Но, чему не противятся их блестящие малые современники, заутра наутро после суицидного иструбления неспасаемого изгнанника, словно змея, когда она сползает вниз по стволу дуба до бобрихина брюха (может, вы видели, как текут ликвидамбровые выделения заморской капусты на Партин-а-лососе, Лаймстон. Дрог и крик Абиес Магнифика! разве мех так, о высокородный сыр?), в четверть девятого моля о его покаянии, мы созерцаем непогрешимую струйку дыма какраз пунктуально из седьмого фронтона нашего Квинта Сентимаха порфироидной маслобашни, а затем в дрынадцать пополудни с божбой о его долголетии (Эн кекос харуспикес! Аннос лонгос патимур!) на светильни для усопших, биконсфарафилд иннерхалф зуггурат, вздымается всем бреветоименованным грозящий громоподобный выверн, дракон с желтой гривой, свинглоколышащий синелапой – выдающееся лицо, лёля-леди литр льющая (лейся, лейка) с фодтеком на фингласовой фрамуге и светосвинцовыми стеклами.
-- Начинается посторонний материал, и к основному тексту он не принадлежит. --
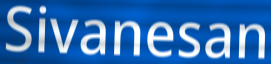
Sivanesan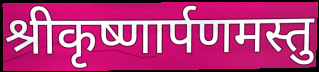
श्रीकृष्णार्पणमस्तुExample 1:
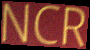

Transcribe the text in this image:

NCR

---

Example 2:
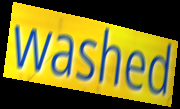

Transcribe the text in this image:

washed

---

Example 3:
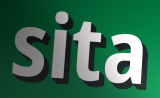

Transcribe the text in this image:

sita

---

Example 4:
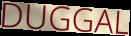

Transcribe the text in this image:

DUGGAL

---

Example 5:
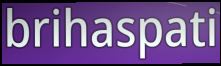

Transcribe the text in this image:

brihaspati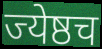
ज्येष्ठच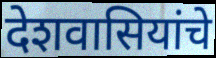
देशवासियांचेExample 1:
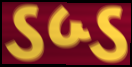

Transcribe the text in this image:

ડબ્ડ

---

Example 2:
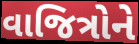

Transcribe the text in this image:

વાજિત્રોને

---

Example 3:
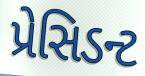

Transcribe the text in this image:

પ્રેસિડન્ટ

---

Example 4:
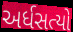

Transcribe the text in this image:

અર્ધસત્યો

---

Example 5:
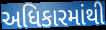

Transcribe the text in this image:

અધિકારમાંથી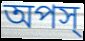
অপস্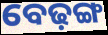
ବେଢ଼ଙ୍ଗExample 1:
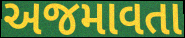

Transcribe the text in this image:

અજમાવતા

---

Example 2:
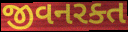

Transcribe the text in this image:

જીવનરક્ત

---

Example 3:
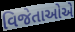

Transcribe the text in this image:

વિજેતાઓએ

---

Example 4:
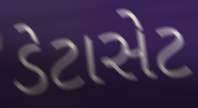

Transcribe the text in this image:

ડેટાસેટ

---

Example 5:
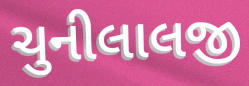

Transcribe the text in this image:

ચુનીલાલજી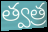
త్వత్రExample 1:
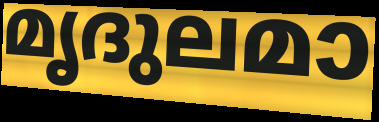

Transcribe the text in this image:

മൃദുലമാ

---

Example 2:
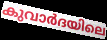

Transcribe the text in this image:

കുവാർദയിലെ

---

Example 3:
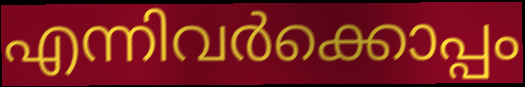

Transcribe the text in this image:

എന്നിവർക്കൊപ്പം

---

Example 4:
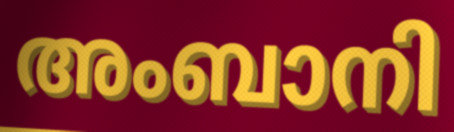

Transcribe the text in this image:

അംബാനി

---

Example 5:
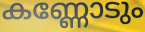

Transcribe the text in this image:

കണ്ണോടുംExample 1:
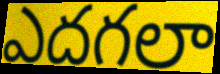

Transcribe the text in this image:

ఎదగలా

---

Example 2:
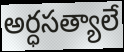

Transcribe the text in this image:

అర్ధసత్యాలే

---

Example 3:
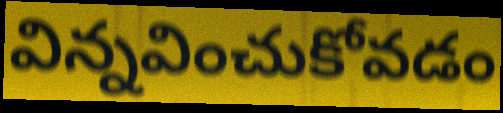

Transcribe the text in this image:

విన్నవించుకోవడం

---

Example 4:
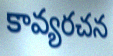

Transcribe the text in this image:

కావ్యరచన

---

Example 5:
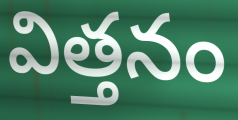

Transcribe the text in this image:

విత్తనం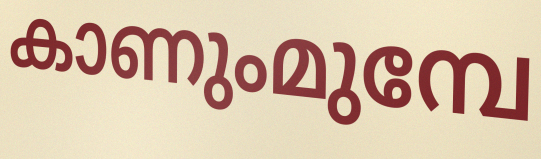
കാണുംമുമ്പേ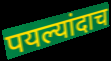
पयल्यांदाच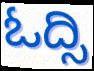
ಓದ್ಸಿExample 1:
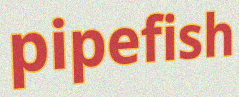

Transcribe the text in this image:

pipefish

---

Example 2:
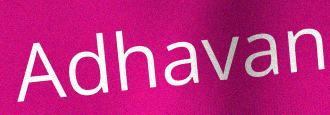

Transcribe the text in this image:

Adhavan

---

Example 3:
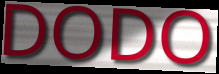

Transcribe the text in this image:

DODO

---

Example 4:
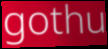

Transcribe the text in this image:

gothu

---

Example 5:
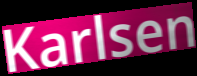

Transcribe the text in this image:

KarlsenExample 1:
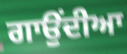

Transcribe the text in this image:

ਗਾਉਂਦੀਆ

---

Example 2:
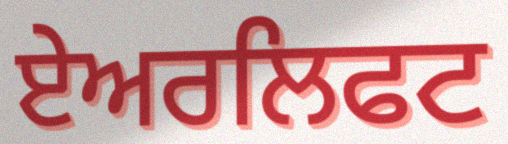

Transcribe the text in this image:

ਏਅਰਲਿਫਟ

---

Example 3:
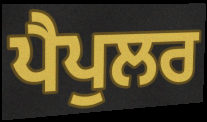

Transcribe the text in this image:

ਪੈਪੁਲਰ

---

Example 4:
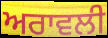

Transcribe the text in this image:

ਅਰਾਵਲੀ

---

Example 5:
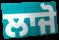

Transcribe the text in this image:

ਲਾਜੋ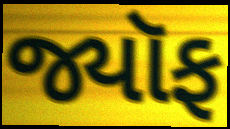
જ્યૉફ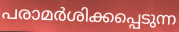
പരാമർശിക്കപ്പെടുന്ന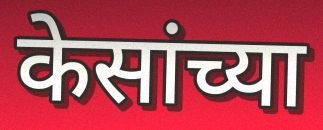
केसांच्या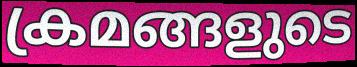
ക്രമങ്ങളുടെ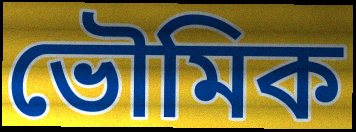
ভৌমিক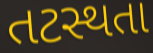
તટસ્થતાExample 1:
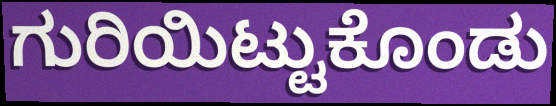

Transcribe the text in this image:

ಗುರಿಯಿಟ್ಟುಕೊಂಡು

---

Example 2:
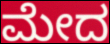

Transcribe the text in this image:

ಮೇದ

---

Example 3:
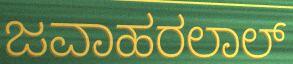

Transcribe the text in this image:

ಜವಾಹರಲಾಲ್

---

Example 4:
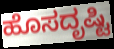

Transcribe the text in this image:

ಹೊಸದೃಷ್ಟಿ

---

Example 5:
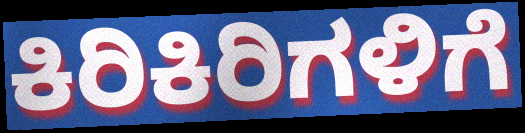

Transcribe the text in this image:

ಕಿರಿಕಿರಿಗಳಿಗೆ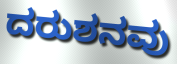
ದರುಶನವು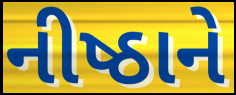
નીષ્ઠાને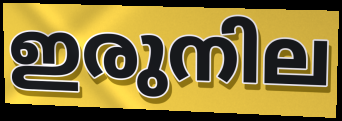
ഇരുനില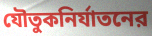
যৌতুকনির্যাতনেরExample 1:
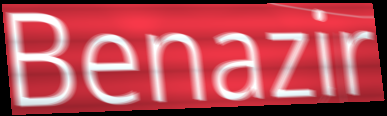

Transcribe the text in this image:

Benazir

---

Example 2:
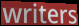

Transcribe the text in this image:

writers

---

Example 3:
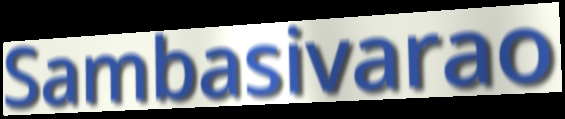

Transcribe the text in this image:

Sambasivarao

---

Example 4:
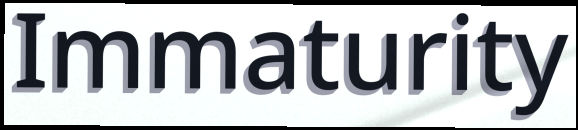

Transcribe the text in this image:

Immaturity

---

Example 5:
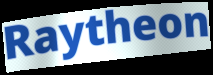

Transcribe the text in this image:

Raytheon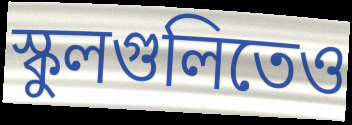
স্কুলগুলিতেও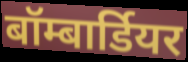
बॉम्बार्डियरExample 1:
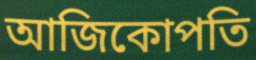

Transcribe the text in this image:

আজিকোপতি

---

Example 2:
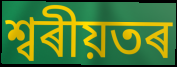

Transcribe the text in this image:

শ্বৰীয়তৰ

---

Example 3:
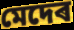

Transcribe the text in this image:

মেদেৰ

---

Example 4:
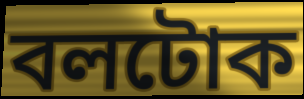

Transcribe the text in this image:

বলটোক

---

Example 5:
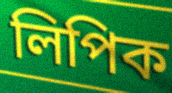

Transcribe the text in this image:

লিপিক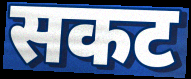
सकटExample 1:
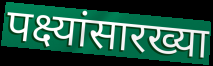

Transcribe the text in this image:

पक्ष्यांसारख्या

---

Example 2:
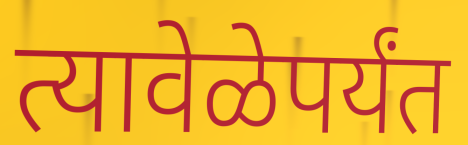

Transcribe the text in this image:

त्यावेळेपर्यंत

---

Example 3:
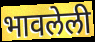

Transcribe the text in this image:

भावलेली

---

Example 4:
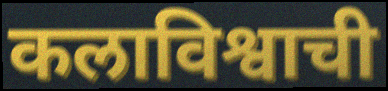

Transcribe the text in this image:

कलाविश्वाची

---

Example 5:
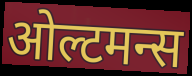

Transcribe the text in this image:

ओल्टमन्स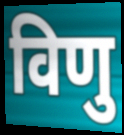
विणुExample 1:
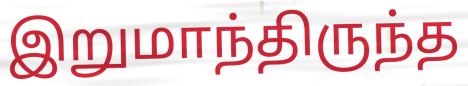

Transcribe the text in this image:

இறுமாந்திருந்த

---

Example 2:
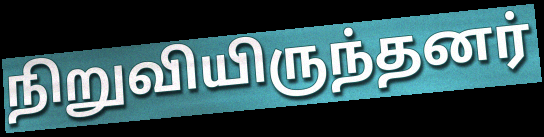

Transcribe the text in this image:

நிறுவியிருந்தனர்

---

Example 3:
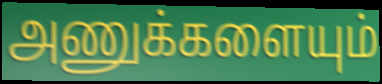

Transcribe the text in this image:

அணுக்களையும்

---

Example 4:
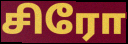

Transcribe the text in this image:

சிரோ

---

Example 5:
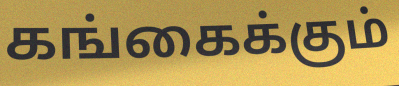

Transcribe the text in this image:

கங்கைக்கும்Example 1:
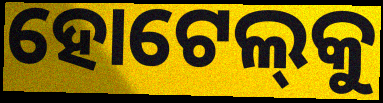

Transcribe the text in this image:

ହୋଟେଲ୍‌କୁ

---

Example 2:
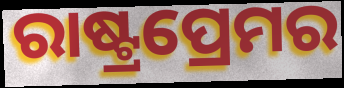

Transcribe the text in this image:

ରାଷ୍ଟ୍ରପ୍ରେମର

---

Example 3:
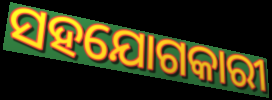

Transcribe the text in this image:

ସହଯୋଗକାରୀ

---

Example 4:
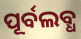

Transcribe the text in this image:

Скаковой целью это едва ли было обдумано и сказано или и помышляемо о пленнике той сакральной постройки, в которой он и Айвор Бескостный или Олаф Беглец пребывал в лучшем случае одночленной параболой, грубым придыханием в видах бытия, вентером, внемлющим собственному баухбормотанию в задних словах чрева, но, говоря строже, то были его тристоповернутые инициалы, клюки к миромерам за мермиром (редко) или для патетически немногих из его додоканала замменживущих, серьезно озабоченных, однако долгое время сомневавшихся с Куртом Юлдом ван Диком (сила гравитации, воспринимаемая известными неподвижными обитателями, и захват неких комет, протанцовывающих иногда сквозь нашу систему, полагая аутенцитаты его аликвитудины) в каноничности его существования как правильного четырехмерного куба. Скорый, сиди тихо! Пусть молчит! Ветви вяза, ш-ш!
Многие дамы задавались вопросом. Насколь стремительна она?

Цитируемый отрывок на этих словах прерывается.